Malattia, portami via (magari anche no)


Tutto inizia una mattina di febbraio. Mi alzo con il mal di testa e la gola che duole. Ma come sempre non mi faccio intimorire da un malanno di stagione e vado a scuola per un lungo martedì di lezioni.

Fase 1: da zero a 100 in 5 secondi netti.

Arrivo al termine della giornata lavorativa che sono da raccogliere col cucchiaino da terra. La voce se n'è andata e il mal di testa è un martello pneumatico. Me ne vado a casa sapendo già che a meno di miracoli il giorno successivo sarà il mio primo giorno di malattia da quando faccio questo lavoro.
Il miracolo non avviene, e il giorno dopo mi sveglio stando peggio di prima e verso il tardo pomeriggio capisco che c'è qualcosa che non va. Chiamo Yulia a scuola e le chiedo di chiamare un medico per me. Arriva la sera con i dottori e sono lucido abbastanza da aprirgli la porta. Mi provano la febbre e il termometro è oltre i 41, anche se per tranquillizzarmi al momento mi dicono che è "quasi 40" (e stic...). Due punturone da cavallo e la febbre si abbassa. Prescrizioni, raccomandazioni e via.

Fase 2: Ignoranza.

Alcuni studenti si procurano non so come il mio indirizzo e vengono a casa a portarmi vagonate di frutta o marmellate. Nonostante le cure prescritte ogni giorno per quasi una settimana devo bombarmi di paracetamolo per tenere la febbre sotto i 39. I medici non sanno cosa sia. A quel punto, Yulia chiama sua madre, primario di pedagogia in un ospedale qui vicino, per farmi una valutazione. La signora è molto cortese e sembra immediatamente preoccupata. Come al solito "per tranquillizzarmi" non mi dicono un cazzo, ma il giorno successivo si va a fare esami del sangue e radiografie.

Fase 3: Mafia, raccomandazioni e conseguente imbarazzo.

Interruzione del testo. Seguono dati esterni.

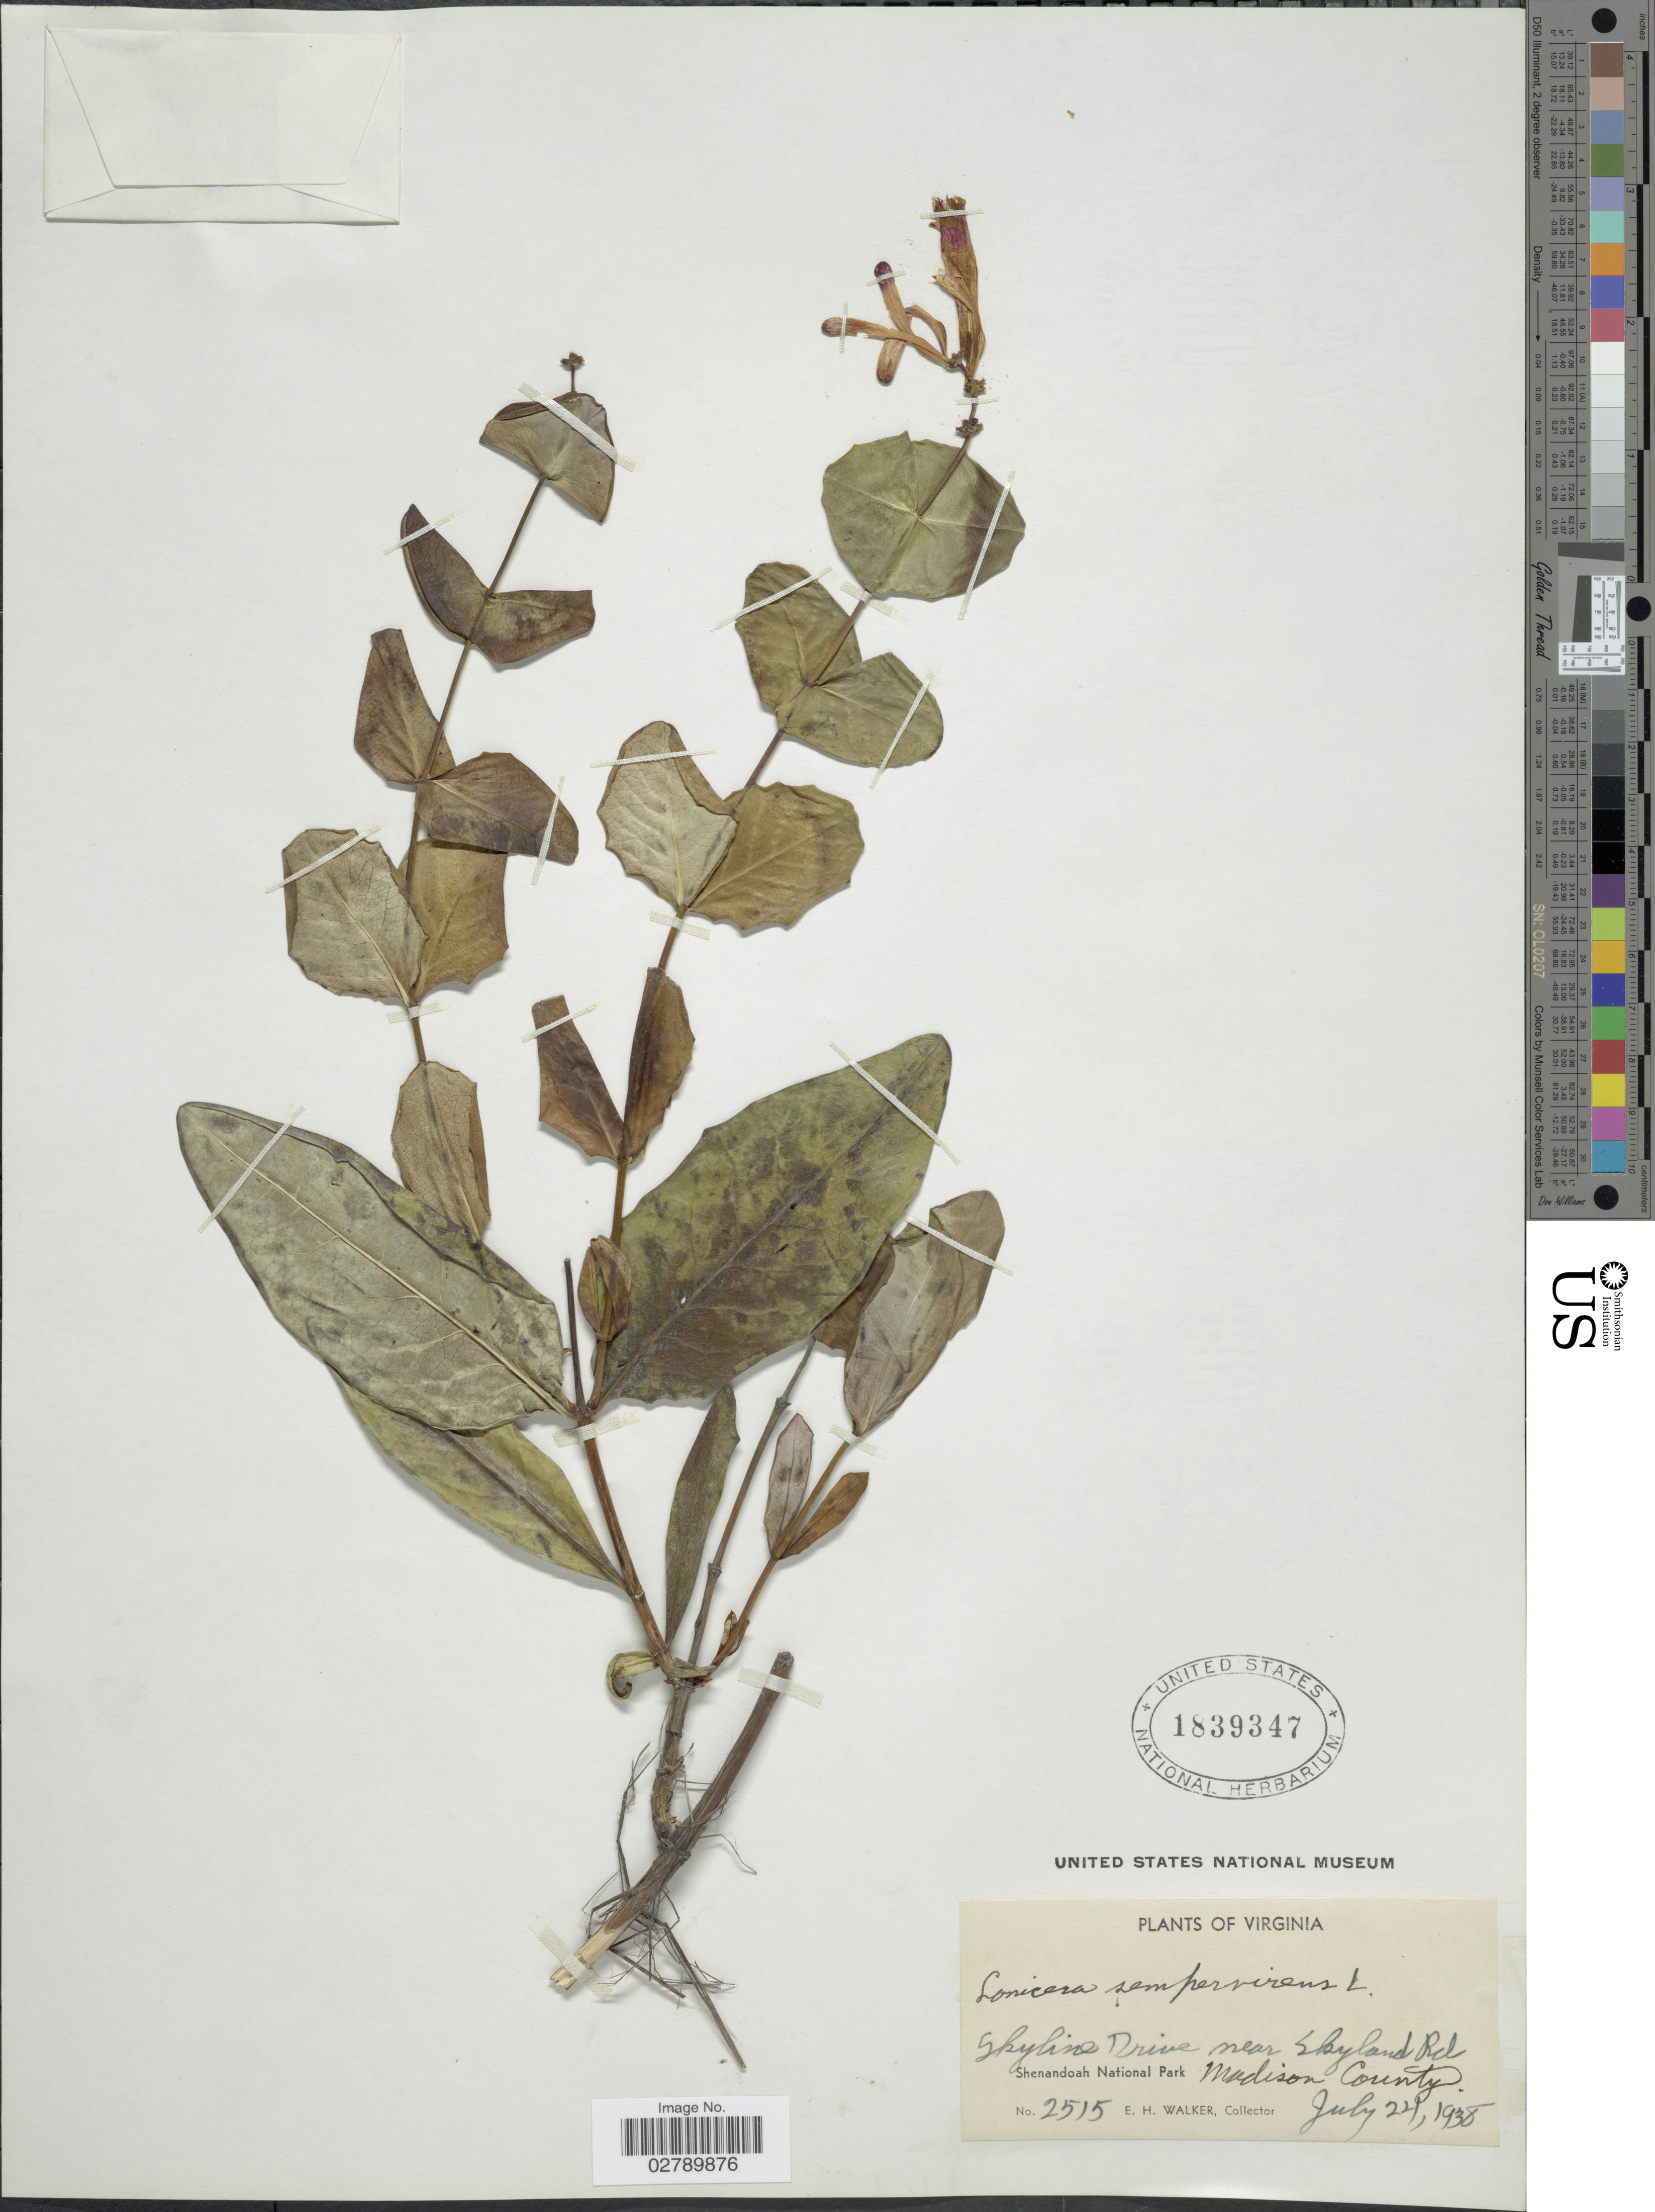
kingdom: Plantae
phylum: Tracheophyta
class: Magnoliopsida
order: Dipsacales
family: Caprifoliaceae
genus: Lonicera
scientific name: Lonicera sempervirens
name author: L.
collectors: E. H. Walker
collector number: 2515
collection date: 1938-07-24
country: United States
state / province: Virginia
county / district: Madison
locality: Skyline Drive near Skyland Rd. Shenandoah National Park. Madison County.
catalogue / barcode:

Al laboratorio per gli esami del sangue c'è un'oretta di coda da fare, ma il mio studente Akhmet è lì dalle 6 del mattino ed è in procinto di entrare a farsi prelevare il siero. Ovviamente si offre di scambiare posizione in graduatoria. E non ne vuole sapere di un mio rifiuto. Così io entro subito e lui si spara un'altra ora in attesa.
Secondo stop mattutino, radiografie in un'altra clinica, dove lavora un'amica della madre di Yulia. Passo con nonchalance quelle che sembrano migliaia di persone in fila e in 10 minuti sono fuori con radiografia toracica e responso medico: polmonite. Ottimo.
Si va quindi diretti all'ospedale di Maykuduk dove lavora la madre. Mi fanno entrare subito, mi si presenta alla primaria di pneumologia e un gruppo di signore che se non avessero il camice bianco sembrerebbero più un gruppo di taglio&cucito o di cucina che medici mi visitano e decidono la terapia.
Bypassando qualunque burocrazia ogni mattina vengo prelevato dall'autista della scuola Vyecheslav e portato all'ospedale. Nella V.I.P. room, praticamente una stanza d'albergo con TV, Wi-fi, the e caffè, bagno privato (che divido per un paio di giorni con il sindaco di Karaganda) ogni giorno mi sparo una paio di flebone da 2 ore. Poi mi riportano a casa dove passo pomeriggio e notte leggendo o guardando la tv. La terza settimana si passa all'elettroterapia e alla stanza del sale, con solo una flebuccia da 30min di antibiotico.

Fase 4: Il rientro.

Finalmente dopo 3 settimane a casa torno a scuola. La mia acerrima nemica/coordinatrice è in ferie per due sattimane, ma sfortunatamente vengo a scoprire di alcuni cambiamenti che ha messo in atto in termini di programma che mi tratterranno qui più  alungo del previsto. Oltrea quello, altre sorpresine: una classe mi è stata tolta ed assegnata ad un'altra insegnante (2 studenti decidono di abbandonare la scuola del tutto per questo motivo) e il mio gruppo di Upper Intermediate, temporaneamente lasciato nelle "sapienti" mani di due nuove insegnanti (il cui livello d'inglese è inferiore agli studenti) non ha praticamente fatto nulla per un mese, lasciandomi in eredità mezzo corso da completare in 2 settimane prima dell'esame FCE. Ottimo.

Tutto questo passa in secondo piano pensando ai 41 e più e alle conseguenze che questa malattia avrebbe potuto avere. Sono vivo, sopravvissuto: e non è un'esagerazione. Direi che va bene così.